Overtime - rules can be strict

Ed Canning

Most people are aware that if you work more than 44 hours in a week, you are entitled to be paid time and a half for each hour in excess of 44. There are many exceptions to this rule. Many professionals are not entitled to overtime including lawyers (oh boo hoo). There is also an exception for supervisory employees. In Ontario, overtime does not apply to people whose work is supervisory or managerial in character and who perform non-supervisory or non-managerial tasks on an irregular or exceptional basis. Employment Standards Acts across the country have very similarly worded exclusions.  

A man we will call Gordon worked as a sous-chef in Calgary for a popular restaurant. One of his responsibilities was interviewing prospective employees although he did not make the final hiring decision. Gordon did the food ordering and dealt with wholesalers. As one of the senior kitchen staff, Gordon would set tasks and priorities for the other staff on a daily basis. Of course Gordon also did a lot of hands on cooking.

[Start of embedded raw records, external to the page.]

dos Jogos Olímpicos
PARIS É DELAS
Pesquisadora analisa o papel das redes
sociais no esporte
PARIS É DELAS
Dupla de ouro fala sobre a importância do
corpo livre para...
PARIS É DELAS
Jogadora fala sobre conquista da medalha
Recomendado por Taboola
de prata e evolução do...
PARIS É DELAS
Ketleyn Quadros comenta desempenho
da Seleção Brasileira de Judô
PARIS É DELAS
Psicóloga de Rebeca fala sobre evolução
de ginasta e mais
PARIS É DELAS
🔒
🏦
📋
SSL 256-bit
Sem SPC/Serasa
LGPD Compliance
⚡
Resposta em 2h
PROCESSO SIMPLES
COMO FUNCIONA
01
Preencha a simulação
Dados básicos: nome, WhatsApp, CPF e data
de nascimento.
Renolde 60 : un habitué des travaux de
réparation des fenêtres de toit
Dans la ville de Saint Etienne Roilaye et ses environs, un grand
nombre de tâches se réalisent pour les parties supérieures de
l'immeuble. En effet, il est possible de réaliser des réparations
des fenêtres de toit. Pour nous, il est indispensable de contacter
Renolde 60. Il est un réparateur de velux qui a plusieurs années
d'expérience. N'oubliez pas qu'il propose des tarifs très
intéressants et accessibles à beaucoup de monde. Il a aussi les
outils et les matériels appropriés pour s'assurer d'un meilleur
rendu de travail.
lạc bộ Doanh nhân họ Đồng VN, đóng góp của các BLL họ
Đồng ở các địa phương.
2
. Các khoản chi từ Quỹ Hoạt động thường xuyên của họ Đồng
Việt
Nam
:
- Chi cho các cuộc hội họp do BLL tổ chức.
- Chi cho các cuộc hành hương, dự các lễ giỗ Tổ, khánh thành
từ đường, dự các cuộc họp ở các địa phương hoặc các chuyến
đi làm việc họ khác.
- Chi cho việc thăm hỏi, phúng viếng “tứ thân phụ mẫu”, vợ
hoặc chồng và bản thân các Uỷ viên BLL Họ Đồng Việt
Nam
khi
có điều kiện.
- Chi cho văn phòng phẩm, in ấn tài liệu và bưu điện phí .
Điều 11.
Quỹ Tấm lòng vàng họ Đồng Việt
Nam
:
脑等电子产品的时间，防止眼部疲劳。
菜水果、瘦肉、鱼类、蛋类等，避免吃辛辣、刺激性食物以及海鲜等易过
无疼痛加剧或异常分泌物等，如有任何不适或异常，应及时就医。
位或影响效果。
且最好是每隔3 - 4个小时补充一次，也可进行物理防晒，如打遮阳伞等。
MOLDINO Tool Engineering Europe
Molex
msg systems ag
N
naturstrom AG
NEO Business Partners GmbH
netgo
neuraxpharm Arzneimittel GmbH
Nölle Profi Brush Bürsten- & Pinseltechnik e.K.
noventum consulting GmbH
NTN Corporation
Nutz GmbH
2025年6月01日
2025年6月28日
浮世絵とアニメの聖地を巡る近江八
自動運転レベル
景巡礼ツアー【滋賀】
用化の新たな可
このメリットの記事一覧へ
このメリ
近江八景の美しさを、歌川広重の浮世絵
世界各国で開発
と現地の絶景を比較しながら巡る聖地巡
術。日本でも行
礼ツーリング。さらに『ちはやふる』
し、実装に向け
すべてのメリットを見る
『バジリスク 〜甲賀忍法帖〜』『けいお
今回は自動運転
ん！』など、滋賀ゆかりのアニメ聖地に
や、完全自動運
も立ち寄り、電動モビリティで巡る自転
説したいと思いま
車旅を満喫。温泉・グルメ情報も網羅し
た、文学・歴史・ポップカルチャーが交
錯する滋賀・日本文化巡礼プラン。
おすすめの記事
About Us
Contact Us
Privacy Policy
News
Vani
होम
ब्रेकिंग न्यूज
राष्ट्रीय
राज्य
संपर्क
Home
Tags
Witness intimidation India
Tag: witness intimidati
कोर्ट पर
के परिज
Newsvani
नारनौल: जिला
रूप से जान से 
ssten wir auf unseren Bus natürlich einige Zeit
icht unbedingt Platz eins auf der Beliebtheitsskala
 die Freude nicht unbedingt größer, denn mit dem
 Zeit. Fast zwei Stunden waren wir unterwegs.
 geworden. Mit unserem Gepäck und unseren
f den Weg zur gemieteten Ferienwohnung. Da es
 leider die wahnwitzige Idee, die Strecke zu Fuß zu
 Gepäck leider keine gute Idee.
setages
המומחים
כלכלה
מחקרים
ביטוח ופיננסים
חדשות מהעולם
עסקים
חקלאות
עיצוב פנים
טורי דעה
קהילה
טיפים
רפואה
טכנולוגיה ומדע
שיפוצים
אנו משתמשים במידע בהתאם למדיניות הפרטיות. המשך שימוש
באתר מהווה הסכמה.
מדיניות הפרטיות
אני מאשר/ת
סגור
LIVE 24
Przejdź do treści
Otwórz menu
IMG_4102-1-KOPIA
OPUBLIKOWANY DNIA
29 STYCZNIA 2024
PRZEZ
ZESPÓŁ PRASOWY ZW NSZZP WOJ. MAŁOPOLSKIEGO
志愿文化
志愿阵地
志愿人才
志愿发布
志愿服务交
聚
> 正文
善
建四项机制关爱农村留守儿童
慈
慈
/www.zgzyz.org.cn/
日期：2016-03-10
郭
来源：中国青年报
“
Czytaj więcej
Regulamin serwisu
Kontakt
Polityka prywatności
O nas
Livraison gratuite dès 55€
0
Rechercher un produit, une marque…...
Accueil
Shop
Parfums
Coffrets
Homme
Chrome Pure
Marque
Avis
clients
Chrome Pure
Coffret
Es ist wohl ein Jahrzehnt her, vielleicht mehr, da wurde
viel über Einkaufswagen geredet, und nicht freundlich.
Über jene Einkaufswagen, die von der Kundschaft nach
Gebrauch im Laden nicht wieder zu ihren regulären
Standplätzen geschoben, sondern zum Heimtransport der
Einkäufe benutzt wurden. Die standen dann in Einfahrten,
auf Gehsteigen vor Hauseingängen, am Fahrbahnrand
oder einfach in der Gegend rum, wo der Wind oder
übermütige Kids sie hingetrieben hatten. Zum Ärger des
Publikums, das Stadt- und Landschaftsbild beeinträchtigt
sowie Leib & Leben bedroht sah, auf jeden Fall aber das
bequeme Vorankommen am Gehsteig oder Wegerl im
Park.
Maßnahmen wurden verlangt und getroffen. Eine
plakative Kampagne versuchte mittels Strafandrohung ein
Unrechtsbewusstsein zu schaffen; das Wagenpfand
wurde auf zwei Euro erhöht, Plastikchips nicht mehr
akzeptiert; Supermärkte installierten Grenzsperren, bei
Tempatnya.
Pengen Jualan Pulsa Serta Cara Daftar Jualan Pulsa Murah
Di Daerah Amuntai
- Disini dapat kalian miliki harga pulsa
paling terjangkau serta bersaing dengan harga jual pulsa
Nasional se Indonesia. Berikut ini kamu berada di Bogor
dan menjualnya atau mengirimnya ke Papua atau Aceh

When Gordon made a claim for unpaid overtime through the Alberta Ministry of Labour, the employer said that these critical responsibilities made Gordon the supervisor and he was not entitled to time and a half pay after working more than 44 hours in a week.

Gordon had a different story. Gordon didn’t have keys to the restaurant because the owner gave evidence that he only let people he trusted have keys. The only person who could decide if somebody was hired or not was the owner. Although Gordon could recommend a hiring, so could anyone.

On the one occasion when Gordon tried to discipline another staff member, it was quickly made clear to him in no uncertain terms that he ought not to be disciplining anyone in the restaurant.

It is always amazing that no matter what the stakes, some people cannot put their ego aside. When the owner of the restaurant was giving evidence in this case, he made the following four statements:  1. I am like God in my restaurant; 2. Nobody else makes decisions; 3. I don’t need people to help me run the restaurant; 4. I am everything in the restaurant.

Although the owner had what he perceived to be his moment in the sun and a temporary stage to let his ego reign, his complete lack of humility probably cinched the case for Gordon. He was found not to be a supervisory employee and entitled to overtime.

Every Employment Standards Act in this country puts a responsibility on the employer to keep track of, and record, all hours worked by employees, whether they are entitled to overtime or not.

Since the restaurant did not think Gordon was entitled to overtime and paid him a straight salary, they never required him to punch in or out. They had no records of how much Gordon worked. Gordon claimed to have kept track of his hours starting after he complained that he was working excessive hours and nobody cared.

When an employer fails to keep track of employee’s hours and an overtime claim is made, the employer is left at the mercy of the employee. In Gordon’s case, the Employment Standards Act officer discounted the hours submitted by Gordon because he thought they were exaggerated to some extent but a significant award of overtime pay plus the vacation pay owing on that amount was  still made.

In its last stand against this claim, the employer claimed that a $10,000.00 bonus that Gordon had received while he worked for the restaurant was compensation for extra hours worked.

It argued that the owner of the restaurant, being the lovely guy that he was, decided to reward his employee for the extra hours even though there was no legal entitlement. That would make some sense.

The problem is that every employer who has ever paid any gratuitous bonus argues that that amount was in compensation for unpaid vacation pay or overtime or statutory holiday pay.

However, the rules are very strict. If it does not appear on a pay stub recorded specifically as being paid on account of one of those entitlements, the employer is out of luck.   I have been in the position of trying to defend good employers who treat their employees well who have been caught by this “technicality”. They honestly believed that the employee was not entitled to overtime or that they had calculated statutory holiday pay correctly. While ignorance of the law is never an excuse, their intent was good. These same employers have paid employees who were off sick even though they didn’t have to and occasionally provided gratuitous bonuses. Then they have to let somebody go because of a slowdown in business or the employees own misconduct and suddenly the gratitude is gone. They are suddenly facing one of these claims and I have to tell them that all the good things they have done in the past count for nothing.

I always tell them, however, never to stop doing the good things. Many employees over many years will, in fact, appreciate that they are a good employer and they will make such a complaint. The employer is creating a workplace in which everyone likes to work. Becoming cynical and mean-spirited with their employees because of one unfair claim every ten years is not only unfair, it constitutes shooting themselves in the foot.

As published in the Hamilton Spectator, December 28, 2009 Ed Canning practices labour and employment law representing both employers and employees with Ross & McBride LLP.